Senior Software Engineer, Spark (Remote - US)

Raleigh, NC /
Engineering & Data Science – Backend Engineering /
Full-Time Employee
The Role 

The Platform team at Lucidworks builds the foundation of our cloud-native microservices architecture orchestrated by Kubernetes. The Platform team owns the design and implementation of our API gateway, security, cloud ops, workflows and job scheduling, Apache Spark integration, messaging framework (Apache Pulsar), and ML model ops / serving infrastructure (Seldon Core / Argo).

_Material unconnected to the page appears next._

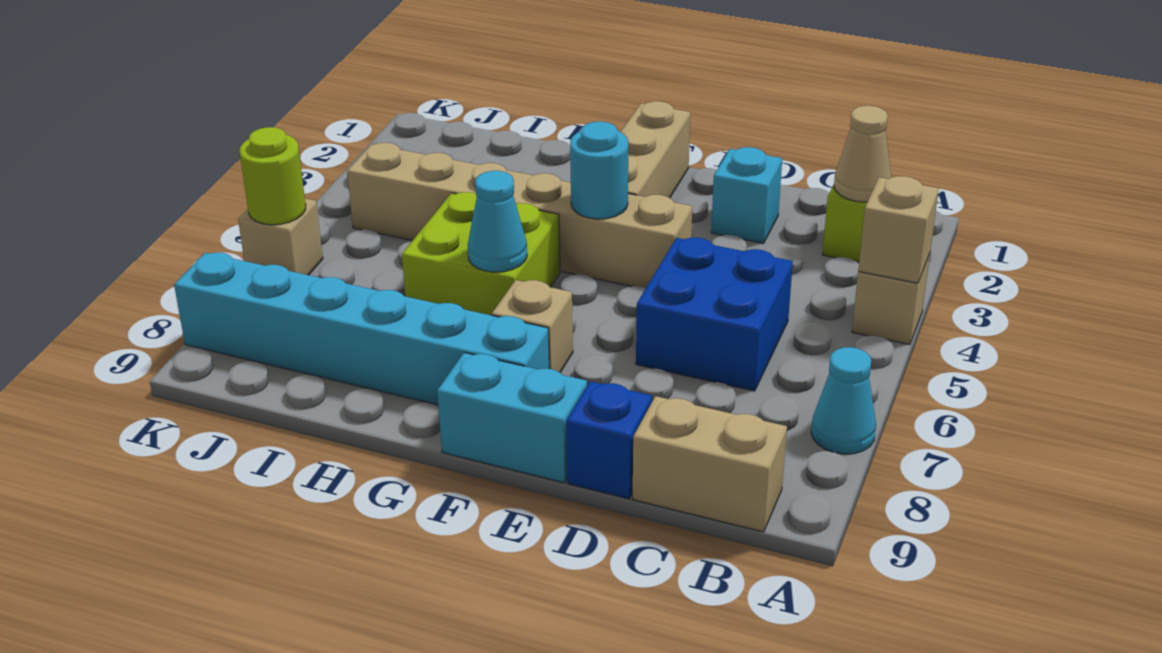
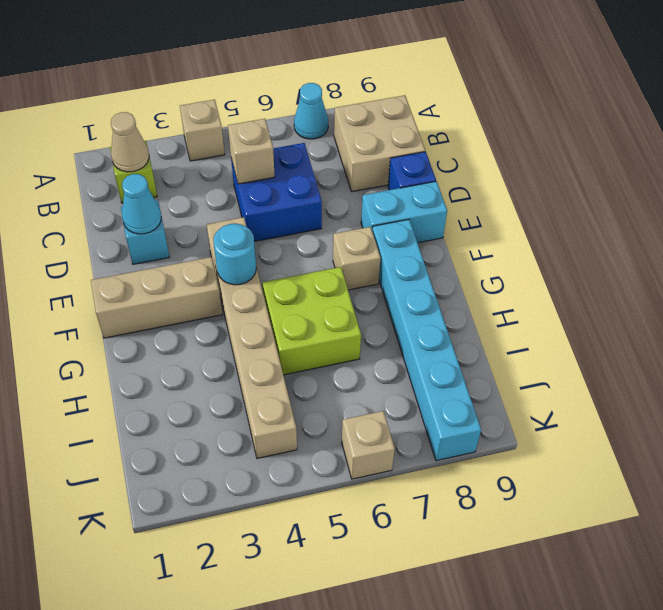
tan brick A4 level 2 -> tan brick C5 level 2
tan brick B9:C9 level 1 -> tan brick B8:C9 level 1
cyan brick E9:F9 level 1 -> cyan brick E8:E9 level 1
cyan cone G6 level 2 -> cyan cone D2 level 2
lime round brick K6 level 2 -> none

To be successful in this role, you should be passionate about solving data analytics problems at scale using SQL, Java, and Scala. Some exposure to Kubernetes and cloud platforms is preferred.

You will:

    • Use the Spark Scala API to build data processing and SQL analytics jobs
    • Build reusable libraries and utilities in Scala to support common tasks
    • Support and refactor an existing codebase containing many diverse Spark jobs
    • Design data intensive workflows that read/write large data sets from/to cloud storage (GCS, S3)
    • Maintain and improve an existing Spark job execution framework on Kubernetes
    • Maintain and improve the Spark-Solr open source project, including porting to Spark 3
    • Provide example Jupyter notebooks for common analytics tasks

You have:

    • 5+ years experience with large-scale distributed systems and streaming data platforms (like Flint, Spark, Storm, Kafka streams, etc)
    • 3+ years experience using messaging platforms like RabbitMQ, ActiveMQ, Kafka, or Apache Pulsar
    • Deep knowledge of fundamentals of Spark, Kubernetes, Helm, and Docker
    • BS in computer science or similar field or equivalent experience
    • Mastery of Git, Gradle, Jenkins, BASH, SQL, Scala, and Java
    • Experience with big data analytics highly preferred
Please note that at this time Lucidworks is unable to sponsor US employment authorization (both new and transfer).

About Lucidworks

Lucidworks is leading digital transformation by fusing the power of search and artificial intelligence to create connected experiences for work, shopping, research and support. 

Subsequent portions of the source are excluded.